__Exercise brief__:
Please go through the items below and copy out every line that contains the word "problemi".

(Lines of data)

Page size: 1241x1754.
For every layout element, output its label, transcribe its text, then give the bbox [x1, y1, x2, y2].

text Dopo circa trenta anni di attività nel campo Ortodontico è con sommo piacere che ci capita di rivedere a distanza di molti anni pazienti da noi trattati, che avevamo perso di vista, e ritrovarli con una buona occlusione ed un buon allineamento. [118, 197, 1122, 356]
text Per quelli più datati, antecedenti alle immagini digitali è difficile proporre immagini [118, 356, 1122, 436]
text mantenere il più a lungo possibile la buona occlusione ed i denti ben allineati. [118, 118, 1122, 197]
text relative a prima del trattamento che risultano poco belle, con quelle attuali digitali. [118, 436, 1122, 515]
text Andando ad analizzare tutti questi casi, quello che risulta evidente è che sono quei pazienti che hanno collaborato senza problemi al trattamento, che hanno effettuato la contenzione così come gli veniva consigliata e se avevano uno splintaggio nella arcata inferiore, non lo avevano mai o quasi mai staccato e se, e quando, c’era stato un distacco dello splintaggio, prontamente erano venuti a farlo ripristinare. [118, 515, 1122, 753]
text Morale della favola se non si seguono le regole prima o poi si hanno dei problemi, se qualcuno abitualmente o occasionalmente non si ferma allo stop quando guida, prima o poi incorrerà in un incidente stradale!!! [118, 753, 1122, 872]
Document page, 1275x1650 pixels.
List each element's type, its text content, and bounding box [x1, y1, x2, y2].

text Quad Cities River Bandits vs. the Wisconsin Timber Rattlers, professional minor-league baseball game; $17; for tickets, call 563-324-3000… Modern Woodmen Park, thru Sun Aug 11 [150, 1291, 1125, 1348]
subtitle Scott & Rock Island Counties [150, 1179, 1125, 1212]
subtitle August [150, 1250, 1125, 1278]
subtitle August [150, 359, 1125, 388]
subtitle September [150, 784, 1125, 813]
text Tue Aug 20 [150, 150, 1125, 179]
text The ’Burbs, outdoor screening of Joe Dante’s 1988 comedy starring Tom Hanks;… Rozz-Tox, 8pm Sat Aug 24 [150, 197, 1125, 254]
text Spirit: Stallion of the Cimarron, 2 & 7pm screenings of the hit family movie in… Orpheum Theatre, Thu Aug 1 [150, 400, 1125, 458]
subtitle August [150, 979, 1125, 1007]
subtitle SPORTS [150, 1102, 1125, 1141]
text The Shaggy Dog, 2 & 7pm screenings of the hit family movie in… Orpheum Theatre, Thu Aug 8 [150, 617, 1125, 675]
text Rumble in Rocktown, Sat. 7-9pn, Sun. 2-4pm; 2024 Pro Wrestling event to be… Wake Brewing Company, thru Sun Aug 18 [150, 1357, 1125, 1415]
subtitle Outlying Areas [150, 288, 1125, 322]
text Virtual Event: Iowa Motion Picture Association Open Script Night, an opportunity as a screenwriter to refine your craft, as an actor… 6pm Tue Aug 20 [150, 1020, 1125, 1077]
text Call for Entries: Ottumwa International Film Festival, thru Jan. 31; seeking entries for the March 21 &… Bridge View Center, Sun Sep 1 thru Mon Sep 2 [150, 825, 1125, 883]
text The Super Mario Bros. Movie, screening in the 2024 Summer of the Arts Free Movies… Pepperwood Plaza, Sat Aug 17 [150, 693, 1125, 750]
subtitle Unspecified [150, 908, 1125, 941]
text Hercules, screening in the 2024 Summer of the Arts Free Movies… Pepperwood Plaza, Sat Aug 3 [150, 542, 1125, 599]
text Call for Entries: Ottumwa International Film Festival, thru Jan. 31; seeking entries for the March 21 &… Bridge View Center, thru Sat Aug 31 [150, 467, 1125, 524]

__Exercise result__:
text Andando ad analizzare tutti questi casi, quello che risulta evidente è che sono quei pazienti che hanno collaborato senza problemi al trattamento, che hanno effettuato la contenzione così come gli veniva consigliata e se avevano uno splintaggio nella arcata inferiore, non lo avevano mai o quasi mai staccato e se, e quando, c’era stato un distacco dello splintaggio, prontamente erano venuti a farlo ripristinare. [118, 515, 1122, 753]
text Morale della favola se non si seguono le regole prima o poi si hanno dei problemi, se qualcuno abitualmente o occasionalmente non si ferma allo stop quando guida, prima o poi incorrerà in un incidente stradale!!! [118, 753, 1122, 872]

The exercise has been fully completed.